Пожалуй, именно психоаналитический аспект «Аэрофобии» и оказывается самым привлекательным – то, как «простые» человеческие страхи Хуснутдинов отчуждает от себя в тексты.
Земля уходит из-под ног, когда я сижу за книгами у себя в комнате. Па- русом надувается штора. Я приоткрываю рот, чувствуя бешеное колочение в горле. Кажется, встают дыбом не только волосы, но и внутренности. Немного отдышавшись, я думаю, что все-таки ждал чего-то подобного. Страх — не отторжение неведомого, а принятие забытого, отсроченное знание…» («Затмение»)
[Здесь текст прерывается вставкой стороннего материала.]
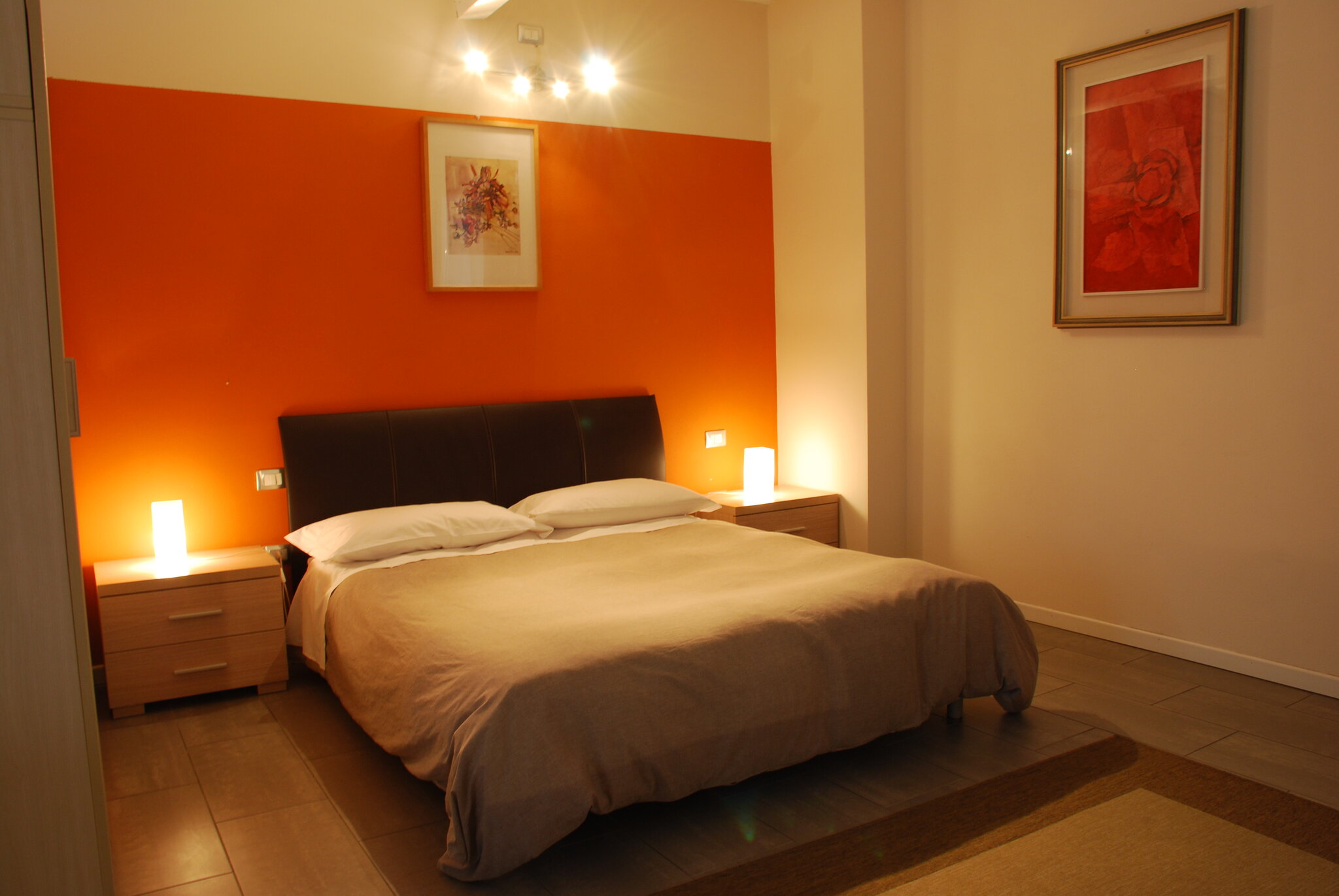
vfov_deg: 48.1
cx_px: 670
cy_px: 448
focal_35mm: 27
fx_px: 1005
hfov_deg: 67.3
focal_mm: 18
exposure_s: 1/1.3
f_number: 8
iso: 200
Но, поскольку миниатюры эти кажутся мне незавершёнными, авторские страхи так до конца и не отчуждены – вот отчего они возвращаются в виде постоянных лейтмотивов.
Помимо прочего, ощущение наброска возникает ещё и оттого, что все отрывки этой книги – взгляд и рассуждения вообще, без привязки к чёткой конкретике: здесь почти не встречается топонимов (Юрмала – исключение, пожалуй), имён собственных, названий и наименований, словно бы, подобно мобилям, Хуснутдинов намеренно подвешивает свои композиции в воздухе, лишая их твёрдой нарративной почвы.
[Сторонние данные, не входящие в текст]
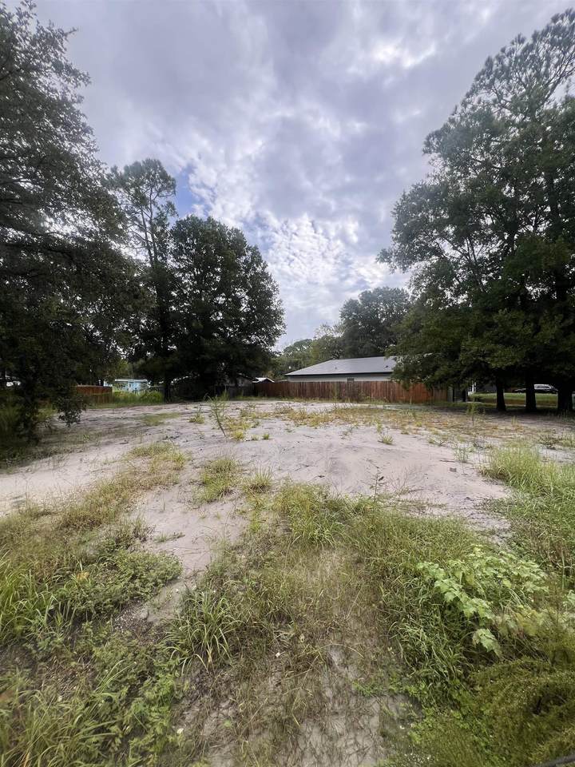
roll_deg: -0.1
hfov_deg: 89.9
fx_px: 288
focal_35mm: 13
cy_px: 384
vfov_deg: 106.2
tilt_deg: +0.4
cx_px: 288
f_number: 1.8
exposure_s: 1/943
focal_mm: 1.57
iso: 32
Даже в мизансценах, описывающих посещение кино, театра или музея, Хуснутдинов обходится без единого названия.
Главное, чтобы оппозиции, заложенные в основание очередной композиции не грешили бинарностью, а были разомкнуты вовне, вот как в трёхстрочной (и, оттого особенно показательной) миниатюре «Матрёшка»:
«Священники в церквах, особенно в малых, сами подобны церквам. Люди разыскивают на людях тайные лестницы к Богу, живущему в разреженном небе, на положительной разнице высот, которые душа берет со временем.»
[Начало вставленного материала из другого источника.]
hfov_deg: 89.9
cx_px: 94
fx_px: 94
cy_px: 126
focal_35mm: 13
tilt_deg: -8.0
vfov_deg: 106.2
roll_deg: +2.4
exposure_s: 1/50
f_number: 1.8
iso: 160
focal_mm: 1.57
То, что «Аэрофобия» собрана подобно сборнику стихов, соединяющего автономные тексты на каком-то отдельном уровне, играет на ощущение того, что страхи так и оказываются непобеждёнными: дробная структура подборки превращает отдельные видения в осколки разбитого зеркала, в каждом из которых отражается примерно одно и то же.
Из-за монотонности «Аэрофобия» воспринимается как коллекция рисунков в манере современного аналога Уильяма Блейка (точнее, экфрасисов их, тем более, что Блейк и сам писал поэтические тексты, прекрасно переведённые на русский) или же авторских снов, поскольку с какого-то момента у читателя возникает необходимость найти структурный принцип, объединяющие столь разные отрывки под одной обложкой, а начинается книга и вовсе с вскрытия приёма: «Я знаю лучшее средство от бессонницы — вспоминать сны…»
И тогда начинаешь понимать, что, скорее всего, это сны (сюрреализм, опять же), то есть, те самые записи чужих видений, читать которые интересно лишь представителям определённых профессий.
Всё-таки для написания прозы-прозы и для конструирования фантастически активных текстов нужны совершенно разные наборы навыков и умений, из-за чего «Аэрофобия» пока остаётся для меня самым непрофильным произведением лонг-листа премии «Новые Горизонты».